Un’altra domanda sulla privacy che è stata fatta a Zuckerberg riguardava il regolamento generale sulla protezione dei dati (GDPR) dell’Unione Europea, un insieme di regole che Facebook deve rispettare nei paesi europei e che stabiliscono come debbano essere raccolti e cancellati su richiesta i dati degli utenti: sono regole molto più rigide e complete di quelle che ci sono negli Stati Uniti. Il deputato Democratico del Texas Gene Green ha chiesto se Facebook si atterrà agli stessi principi richiesti dal GDPR per la protezione della privacy anche per gli utenti americani. Zuckerberg ha risposto di sì, ma a una successiva domanda sullo stesso tema fatta dalla deputata Democratica dell’Illinois Janice Schakowsky è stato meno chiaro e non si è ben capito quante delle richieste del GDPR saranno soddisfatte anche negli Stati Uniti.
Il deputato Democratico del New Jersey Frank Pallone ha chiesto a Zuckerberg di pronunciare un chiaro impegno di Facebook a cambiare le proprie impostazioni di default in modo da minimizzare la possibilità che i dati degli utenti siano raccolti. Zuckerberg si è rifiutato di farlo, dicendo che si tratta di una questione complessa che richiede una risposta complessa. Pallone ha replicato dicendo: «Questo mi delude».
Riguardo Cambridge Analytica nello specifico il deputato Democratico di New York Eliot Engel ha chiesto se Facebook abbia in programma di fare causa ad Aleksandr Kogan, il ricercatore dell’Università di Cambridge che realizzò thisisyourdigitallife, l’app che raccolse i dati degli utenti arrivati a Cambridge Analytica, alla stessa Cambridge Analytica o all’Università di Cambridge, i cui ricercatori di psicometria hanno fatto molti esperimenti usando Facebook.

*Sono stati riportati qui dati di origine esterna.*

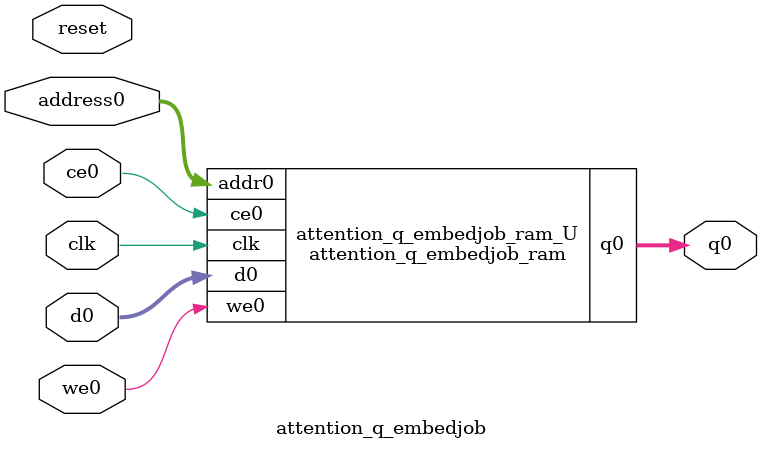
<source format=v>
`timescale 1 ns / 1 ps
module attention_q_embedjob_ram (addr0, ce0, d0, we0, q0,  clk);

parameter DWIDTH = 38;
parameter AWIDTH = 4;
parameter MEM_SIZE = 16;

input[AWIDTH-1:0] addr0;
input ce0;
input[DWIDTH-1:0] d0;
input we0;
output reg[DWIDTH-1:0] q0;
input clk;

(* ram_style = "distributed" *)reg [DWIDTH-1:0] ram[0:MEM_SIZE-1];




always @(posedge clk)  
begin 
    if (ce0) begin
        if (we0) 
            ram[addr0] <= d0; 
        q0 <= ram[addr0];
    end
end


endmodule

`timescale 1 ns / 1 ps
module attention_q_embedjob(
    reset,
    clk,
    address0,
    ce0,
    we0,
    d0,
    q0);

parameter DataWidth = 32'd38;
parameter AddressRange = 32'd16;
parameter AddressWidth = 32'd4;
input reset;
input clk;
input[AddressWidth - 1:0] address0;
input ce0;
input we0;
input[DataWidth - 1:0] d0;
output[DataWidth - 1:0] q0;



attention_q_embedjob_ram attention_q_embedjob_ram_U(
    .clk( clk ),
    .addr0( address0 ),
    .ce0( ce0 ),
    .we0( we0 ),
    .d0( d0 ),
    .q0( q0 ));

endmodule


</source>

Zuckerberg ha detto che l’idea di procedere con azioni legali è stata presa in considerazione e che Facebook sta cercando di capire se l’Università di Cambridge stia facendo cose scorrette.

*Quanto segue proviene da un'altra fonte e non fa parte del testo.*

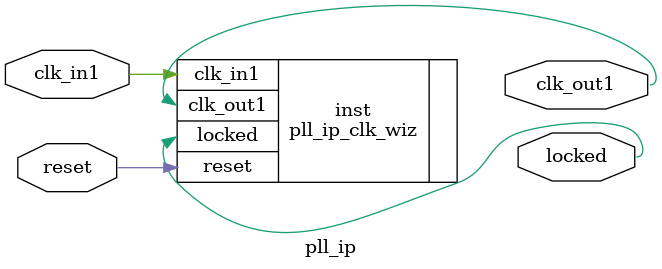
<source format=v>


`timescale 1ps/1ps

(* CORE_GENERATION_INFO = "pll_ip,clk_wiz_v5_4_3_0,{component_name=pll_ip,use_phase_alignment=true,use_min_o_jitter=false,use_max_i_jitter=false,use_dyn_phase_shift=false,use_inclk_switchover=false,use_dyn_reconfig=false,enable_axi=0,feedback_source=FDBK_AUTO,PRIMITIVE=MMCM,num_out_clk=1,clkin1_period=20.000,clkin2_period=10.0,use_power_down=false,use_reset=true,use_locked=true,use_inclk_stopped=false,feedback_type=SINGLE,CLOCK_MGR_TYPE=NA,manual_override=false}" *)

module pll_ip 
 (
  // Clock out ports
  output        clk_out1,
  // Status and control signals
  input         reset,
  output        locked,
 // Clock in ports
  input         clk_in1
 );

  pll_ip_clk_wiz inst
  (
  // Clock out ports  
  .clk_out1(clk_out1),
  // Status and control signals               
  .reset(reset), 
  .locked(locked),
 // Clock in ports
  .clk_in1(clk_in1)
  );

endmodule

</source>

Il deputato Democratico del Maryland John Sarbanes ha fatto a Zuckerberg una domanda più inerente a temi politici: «Facebook sta diventando una superstruttura per il dibattito politico che si regola da sola. Dobbiamo essere noi, cittadini americani, a regolarlo o lei, Mark Zuckerberg?». Infine Schakowsky ha letto la lunga serie di scuse che Zuckerberg ha dato negli anni ogni volta che Facebook è stata accusata di aver commesso degli errori: «Lei si è scusato molte volte negli anni. Per me questa è una prova che l’autoregolamentazione non funziona». A questa critica Zuckerberg ha risposto: «Internet sta crescendo per importanza nella vita delle persone in tutto il mondo e penso sia inevitabile che alcune regole diventino necessarie. La mia posizione non è che non ci devono essere regole, ma che bisogna fare attenzione alle regole che si introducono».